### DATA TO EXAMINE ###

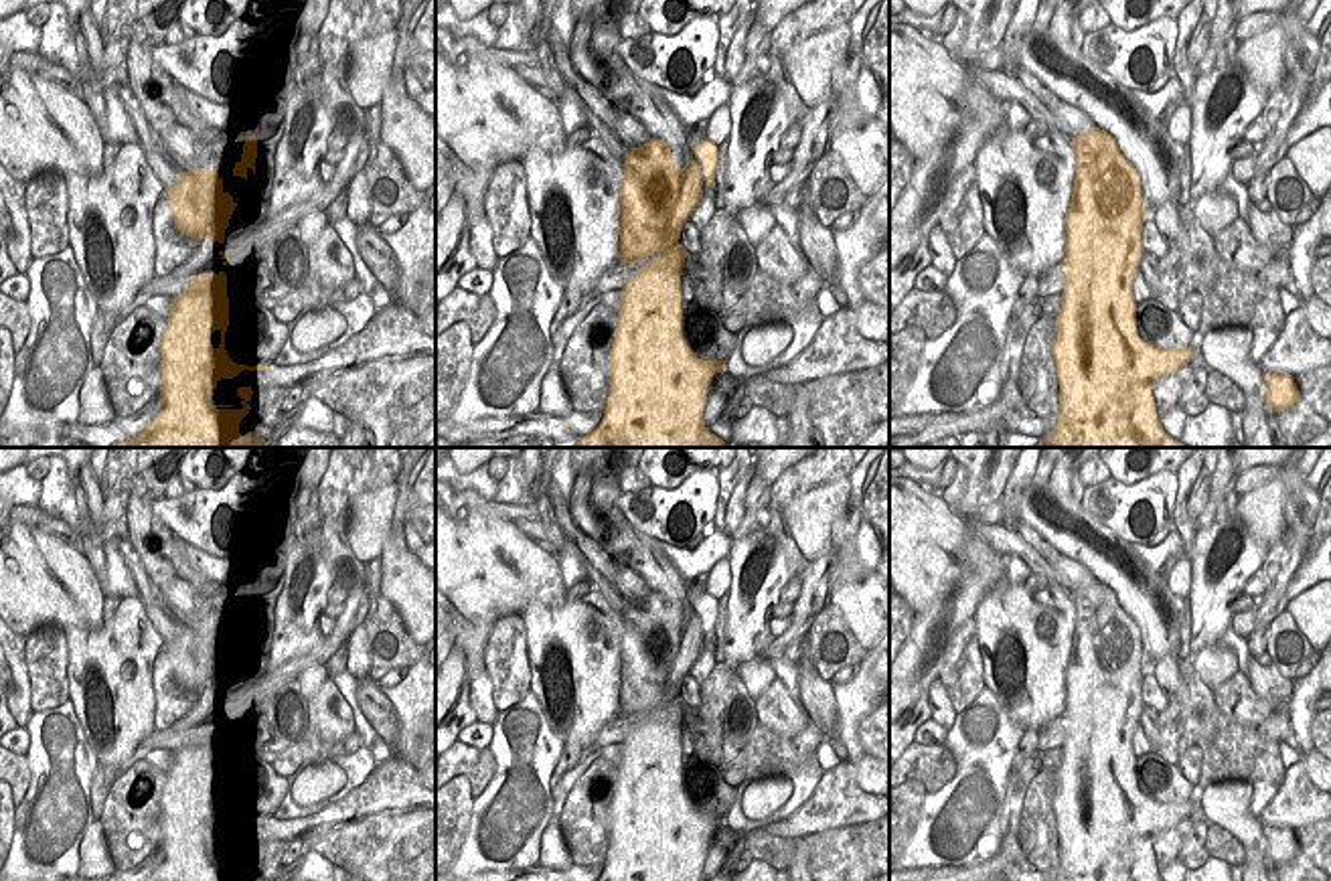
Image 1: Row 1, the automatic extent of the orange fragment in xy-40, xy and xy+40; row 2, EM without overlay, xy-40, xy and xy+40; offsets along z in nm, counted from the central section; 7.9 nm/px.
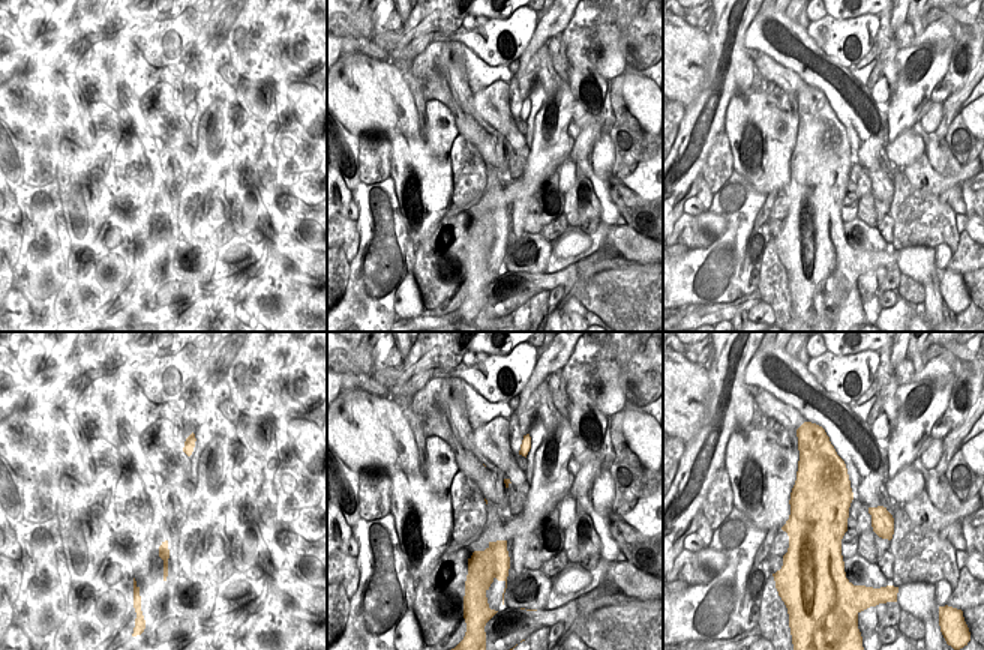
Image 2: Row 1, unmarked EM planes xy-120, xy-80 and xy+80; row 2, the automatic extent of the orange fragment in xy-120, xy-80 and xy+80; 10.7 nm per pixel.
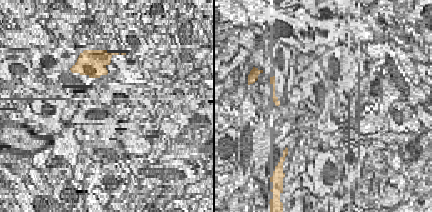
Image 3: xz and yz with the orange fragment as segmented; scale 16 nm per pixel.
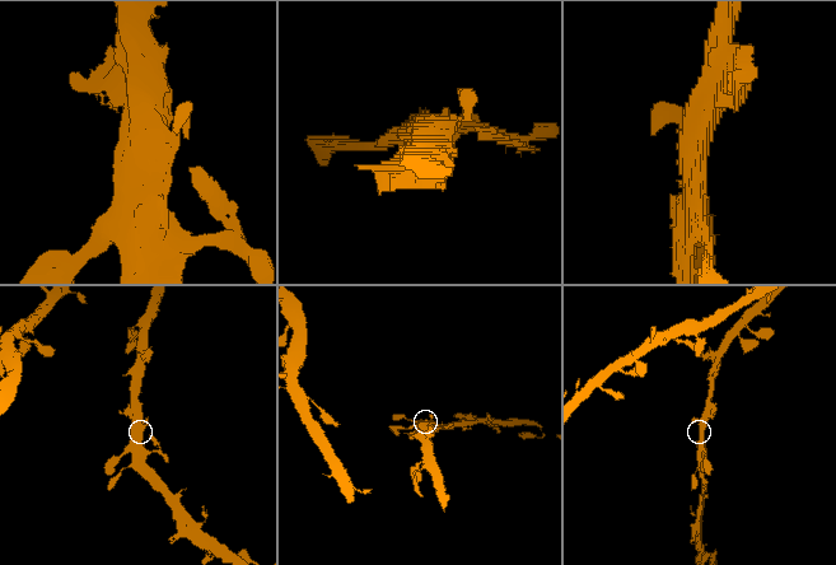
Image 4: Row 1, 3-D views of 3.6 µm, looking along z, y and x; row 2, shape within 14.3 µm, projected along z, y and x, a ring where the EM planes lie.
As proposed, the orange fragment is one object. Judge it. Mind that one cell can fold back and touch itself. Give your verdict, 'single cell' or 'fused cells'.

###

§ WHAT IS BEING ASKED
Each entry above must be duplicated precisely; none of the pictures may be included.

§ EXPECTED ANSWER
Image 1: Row 1, the automatic extent of the orange fragment in xy-40, xy and xy+40; row 2, EM without overlay, xy-40, xy and xy+40; offsets along z in nm, counted from the central section; 7.9 nm/px.
Image 2: Row 1, unmarked EM planes xy-120, xy-80 and xy+80; row 2, the automatic extent of the orange fragment in xy-120, xy-80 and xy+80; 10.7 nm per pixel.
Image 3: xz and yz with the orange fragment as segmented; scale 16 nm per pixel.
Image 4: Row 1, 3-D views of 3.6 µm, looking along z, y and x; row 2, shape within 14.3 µm, projected along z, y and x, a ring where the EM planes lie.
As proposed, the orange fragment is one object. Judge it. Mind that one cell can fold back and touch itself. Give your verdict, 'single cell' or 'fused cells'.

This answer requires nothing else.